You may have some more success in other areas of advanced math, particularly abstract algebra, graph theory, and related fields. You'll find more connections between that and what we do as developers than between programming and differential equations. And not just in the sorts of problems we solve (routing, etc.), but also in mapping between the structure of programs/architectures and concepts in algebra and graph theory.
Well, they are indeed difficult if you want to develop a new method of solving an equation or if you have discovered a new type of equation (which does not happen a lot these days). Otherwise, solving a differential equation seems to be not much more than simply a matter of recognizing a pattern and choosing the corresponding method.
Another crucial thing for me (post-college) is the absence of grading or immediate external or internal pressure. If I have trouble with a math or CS concept, I just set it down. It has no impact on remaining employed or future job prospects (well, mostly, some geometry and trig refreshers were good when doing some geographic stuffs; learning some languages were critical to a job, but that's not theory). Additionally, I removed the pressure from myself. If I don't get something, I don't (as I did in college, which led to other problems) see it as a personal defect or deficiency. It's just a fact, I simply don't understand it. I re-read the same material over and over across a several year period (Knuth's Concrete Mathematics) before certain sections of it became accessible to me. I desired to understand it, so I returned to it. But despite the desire, I didn't feel any external or internal pressure to understand it at that precise moment. When understanding came, it was a good feeling. But when it didn't, it was just a thing.

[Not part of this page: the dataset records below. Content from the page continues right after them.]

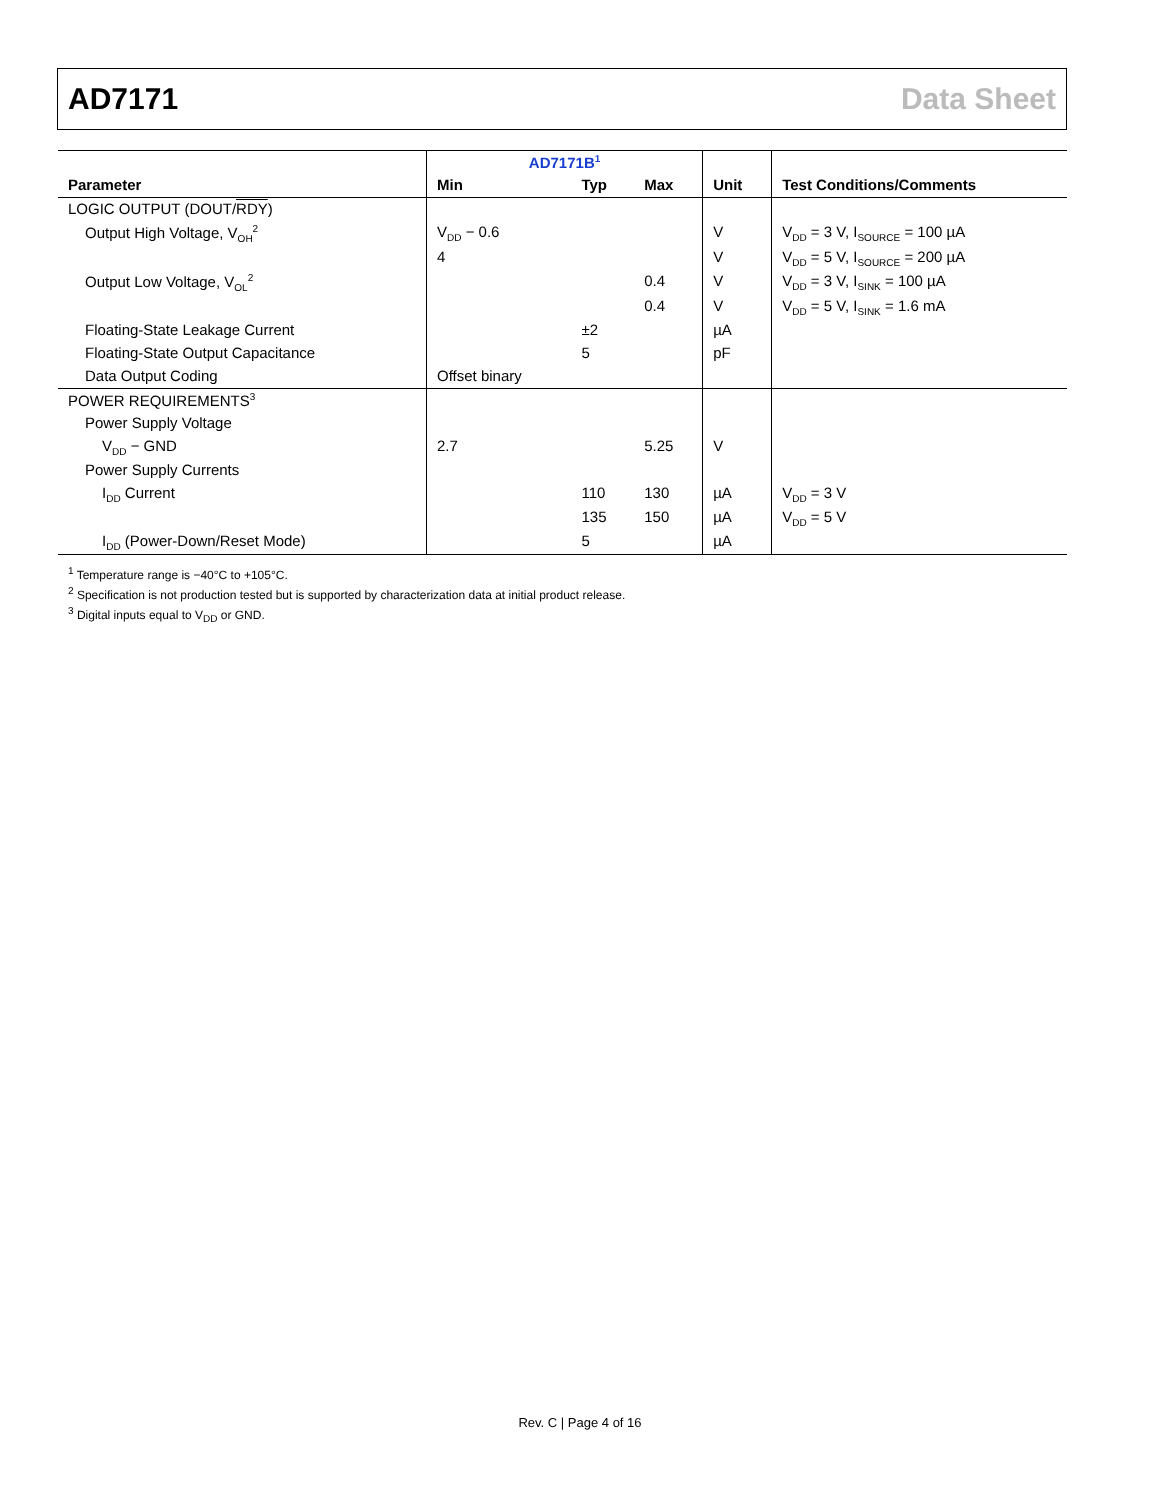AD7171 Data Sheet
| | AD7171B<sup>1</sup> | | | | |
| --- | --- | --- | --- | --- | --- |
| Parameter | Min | Typ | Max | Unit | Test Conditions/Comments |
| LOGIC OUTPUT (DOUT/ RDY ) | | | | | |
| Output High Voltage, V<sub>OH</sub><sup>2</sup> | V<sub>DD</sub> − 0.6 | | | V | V<sub>DD</sub> = 3 V, I<sub>SOURCE</sub> = 100 µA |
| | 4 | | | V | V<sub>DD</sub> = 5 V, I<sub>SOURCE</sub> = 200 µA |
| Output Low Voltage, V<sub>OL</sub><sup>2</sup> | | | 0.4 | V | V<sub>DD</sub> = 3 V, I<sub>SINK</sub> = 100 µA |
| | | | 0.4 | V | V<sub>DD</sub> = 5 V, I<sub>SINK</sub> = 1.6 mA |
| Floating-State Leakage Current | | ±2 | | µA | |
| Floating-State Output Capacitance | | 5 | | pF | |
| Data Output Coding | Offset binary | | | | |
| POWER REQUIREMENTS<sup>3</sup> | | | | | |
| Power Supply Voltage | | | | | |
| V<sub>DD</sub> − GND | 2.7 | | 5.25 | V | |
| Power Supply Currents | | | | | |
| I<sub>DD</sub> Current | | 110 | 130 | µA | V<sub>DD</sub> = 3 V |
| | | 135 | 150 | µA | V<sub>DD</sub> = 5 V |
| I<sub>DD</sub> (Power-Down/Reset Mode) | | 5 | | µA | |
<sup>1</sup> Temperature range is −40°C to +105°C.
<sup>2</sup> Specification is not production tested but is supported by characterization data at initial product release.
<sup>3</sup> Digital inputs equal to V<sub>DD</sub> or GND.
Rev. C | Page 4 of 16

same with history. In school it was boring but now I listen to historical audiobooks all the time and love it.
Second year was when we took the intro to abstract algebra course. One of the requirements my professor had was that we each had to do a term project involving material from the class. I couldn't think if anything interesting, so went to to see the professor to see if he had any suggestions for interesting project areas.

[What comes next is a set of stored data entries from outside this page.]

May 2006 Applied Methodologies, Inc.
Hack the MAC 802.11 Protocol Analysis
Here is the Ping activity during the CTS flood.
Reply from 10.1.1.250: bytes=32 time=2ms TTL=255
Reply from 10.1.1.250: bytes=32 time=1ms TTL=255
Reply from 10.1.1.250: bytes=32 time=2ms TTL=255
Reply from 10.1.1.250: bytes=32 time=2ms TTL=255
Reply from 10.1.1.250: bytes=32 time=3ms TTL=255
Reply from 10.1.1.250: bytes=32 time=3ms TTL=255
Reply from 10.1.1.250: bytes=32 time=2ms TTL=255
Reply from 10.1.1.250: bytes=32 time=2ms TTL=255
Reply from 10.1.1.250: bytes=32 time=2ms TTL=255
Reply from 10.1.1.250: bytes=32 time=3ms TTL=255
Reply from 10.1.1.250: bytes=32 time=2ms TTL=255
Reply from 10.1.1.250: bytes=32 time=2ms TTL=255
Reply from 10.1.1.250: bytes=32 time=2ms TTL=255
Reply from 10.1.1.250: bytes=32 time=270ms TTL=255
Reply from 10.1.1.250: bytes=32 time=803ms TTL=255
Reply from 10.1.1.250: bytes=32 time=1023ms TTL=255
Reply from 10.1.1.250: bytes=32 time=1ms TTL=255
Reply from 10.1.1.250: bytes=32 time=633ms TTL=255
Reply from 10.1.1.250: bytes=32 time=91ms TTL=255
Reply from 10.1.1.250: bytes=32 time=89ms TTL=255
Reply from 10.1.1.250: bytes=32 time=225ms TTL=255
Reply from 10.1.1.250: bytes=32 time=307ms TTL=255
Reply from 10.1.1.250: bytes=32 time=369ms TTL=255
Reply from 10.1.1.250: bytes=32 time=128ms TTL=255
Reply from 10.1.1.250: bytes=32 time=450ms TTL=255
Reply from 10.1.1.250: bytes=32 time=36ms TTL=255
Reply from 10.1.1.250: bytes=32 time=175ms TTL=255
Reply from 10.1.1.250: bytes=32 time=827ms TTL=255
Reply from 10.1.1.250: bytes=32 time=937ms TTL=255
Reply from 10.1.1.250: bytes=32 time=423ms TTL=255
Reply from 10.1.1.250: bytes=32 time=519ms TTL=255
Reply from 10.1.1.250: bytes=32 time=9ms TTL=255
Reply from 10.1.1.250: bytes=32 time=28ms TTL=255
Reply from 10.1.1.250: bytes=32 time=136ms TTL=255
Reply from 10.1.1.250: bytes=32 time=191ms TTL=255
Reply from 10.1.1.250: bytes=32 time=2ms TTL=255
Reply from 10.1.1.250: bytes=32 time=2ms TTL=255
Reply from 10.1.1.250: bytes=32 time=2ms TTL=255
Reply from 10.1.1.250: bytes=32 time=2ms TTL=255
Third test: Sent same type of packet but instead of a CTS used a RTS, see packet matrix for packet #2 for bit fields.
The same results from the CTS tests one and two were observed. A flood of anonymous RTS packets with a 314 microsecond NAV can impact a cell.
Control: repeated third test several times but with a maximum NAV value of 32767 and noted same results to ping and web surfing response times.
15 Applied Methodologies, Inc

He simply said "The answer is in your hands". I looked at my hands, and realized I had been carrying my cube with me. Oops. I hadn't even figured out how to solve the stupid thing yet, let alone understand anything mathematical about it, and now my grade would depend on understanding it? DoH!
One of the first people at Caltech to figure out how to solve it was Peter Shor. Until there were a fair number of other people who had figured it out, Peter was nice enough to make a nightly circuit of the student houses solving people's cubes for them.
I remember one strange night when Peter came around right as several of us where wondering if some particular thing was reasonably do-able. The group wondering this also happened to be high on LSD at the time. (To be clear, Peter was not tripping. He just encountered the tripping group on his nightly cube solving circuit).
Both Peter and one of the tripping people started working on the problem. The strange thing was that the tripping person was not a theory guy. He was a strictly experimental cubist. But for some reason he was just staring at his cube thinking about the problem.
And Peter, who would usually figure out these things with theory instead was just furiously trying things.
Peter and the tripping guy both solved it at the same time, while the rest of us wondered if we had entered the Twilight Zone.
I've gained a lot more appreciation for group theory from exploring math of the Rubik's cube.